I had an exempt employee who was suspended for one full work week beginning April 15, 2002, for a serious department violation. The department provided payroll with an attendance record that listed those days under "Other" as "A-7" - which meant nothing to payroll. In a box labeled "Explain other," they wrote "Suspension." However, our payroll specialist blew right past it and paid the employee for the work week. It's May 23, 2002, and this has just been noticed. Now the controller wants to take the money back. Can we do this? And if yes, how? Don't know if it makes any difference but I'm in Arizona.

Comments

  • 4 Comments sorted by Votes Date Added
  • Here's my guess. I think it depends on what he was told and given during his suspension notice session. If he was told without pay, I think you can recover it and will tell you why I think that. If it was not covered and he perhaps left with the idea that it was with pay, you may be in a pickle. We have on two recent occasions recovered 'accidental or erroneous payments' to employees. An ee did not follow our eye protection glasses purchase policy and went to the provider of his own choice, paid for the glasses and we sent through paperwork from HR to payroll and they paid him the amount on his next check. In the other case, an ee initiated paperwork to 'cash in' vacation that he did not have in his bank and it was paid to him by mistake. In both situations, HR wrote the ee a letter explaining the situation, the mistake, whose mistake it was and that the company is recovering the money and when. Attorney advice suggested that "An employer has a right to correct its mistakes, even when it may mean retracting, through payroll deduction, an erroneous payment to the ee." Somebody will shout the bit about reducing wages below minimum wage being illegal and an employer's inability to deduct from checks for various reasons; but, this is the advice we paid for and took.
  • The emp was very well aware it was without pay. The suspension was supposed to be for two weeks. When business needs required we bring the emp back after the first week of suspension, the emp mentioned to the director of HR that it didn't make much difference as he/she had already gotten a loan to pay bills. It begs the question of, knowing it was supposed to be without pay, why it wasn't brought to our attention. We're pretty good sized, 830 employees, maybe there was a hope it would fall through the cracks.

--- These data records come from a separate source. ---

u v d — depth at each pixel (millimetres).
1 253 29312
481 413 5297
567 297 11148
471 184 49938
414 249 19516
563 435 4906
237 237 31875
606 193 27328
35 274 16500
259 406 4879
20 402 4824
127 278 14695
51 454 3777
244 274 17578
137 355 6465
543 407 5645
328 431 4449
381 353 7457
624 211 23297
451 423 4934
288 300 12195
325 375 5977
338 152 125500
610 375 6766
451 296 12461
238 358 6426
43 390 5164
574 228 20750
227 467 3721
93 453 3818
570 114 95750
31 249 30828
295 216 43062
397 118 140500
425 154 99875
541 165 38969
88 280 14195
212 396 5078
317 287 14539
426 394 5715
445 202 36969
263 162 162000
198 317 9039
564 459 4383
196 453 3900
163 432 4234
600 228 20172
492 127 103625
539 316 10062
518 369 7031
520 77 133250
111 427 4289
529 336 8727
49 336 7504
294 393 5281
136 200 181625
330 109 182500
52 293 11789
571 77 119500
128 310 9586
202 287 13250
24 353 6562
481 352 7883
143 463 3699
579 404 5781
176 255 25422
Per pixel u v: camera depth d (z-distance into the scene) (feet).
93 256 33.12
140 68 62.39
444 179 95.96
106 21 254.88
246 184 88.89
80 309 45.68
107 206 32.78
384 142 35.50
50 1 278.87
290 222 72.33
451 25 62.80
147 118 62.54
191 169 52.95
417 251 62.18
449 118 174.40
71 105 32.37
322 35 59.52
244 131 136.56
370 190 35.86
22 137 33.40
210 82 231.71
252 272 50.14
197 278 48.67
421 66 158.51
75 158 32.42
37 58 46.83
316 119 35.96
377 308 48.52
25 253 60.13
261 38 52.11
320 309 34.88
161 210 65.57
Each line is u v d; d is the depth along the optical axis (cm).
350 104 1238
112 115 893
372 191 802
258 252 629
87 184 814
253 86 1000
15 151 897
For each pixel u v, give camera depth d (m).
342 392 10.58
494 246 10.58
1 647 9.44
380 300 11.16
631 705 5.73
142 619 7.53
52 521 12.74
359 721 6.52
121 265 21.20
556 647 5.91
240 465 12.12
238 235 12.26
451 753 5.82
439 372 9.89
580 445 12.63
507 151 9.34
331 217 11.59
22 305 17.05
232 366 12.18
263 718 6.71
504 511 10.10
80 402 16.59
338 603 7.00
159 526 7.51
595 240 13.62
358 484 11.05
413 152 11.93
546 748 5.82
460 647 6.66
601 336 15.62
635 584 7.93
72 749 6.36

  • I would not hesitate to recover the money and I would see that he got an explanatory memo. I'm curious as to why the company suspended him for two weeks, then caved in and brought him right back. I know you said business conditions necessitated; however, you guys surely discussed backing this guy's job up and covering it prior to suspension. And I presume the company is just letting the second week of suspension vanish now. Sending a strange message to this ee and others with whom he will talk. His remarks about not worrying about it since he already got a loan to pay bills are pretty flip. I've already got out my legal pad ready for full documentation moving forward on this guy. Sounds like a termination just waiting to happen.
  • The suspension occurred over an incident (lost keys) that caused a bunch of extra work in the midst of a massive system change out. This employee had tons of expertise - a shift manager who works 4/10s. As the incident occurred less than a couple hours into his second day worked, he had to use 28 hours benefit time for the rest of that work week (because he had worked, we had to pay), then the next week's pay was lost to the suspension. I thought that was sufficient, but the CEO and CFO decided to go a second full week. Unfortunately they had to backtrack when it became apparent two weeks plus the initial 28 hours was longer than the department could afford to have this employee gone. And now of course, the whole thing is compounded because he was paid for the suspension.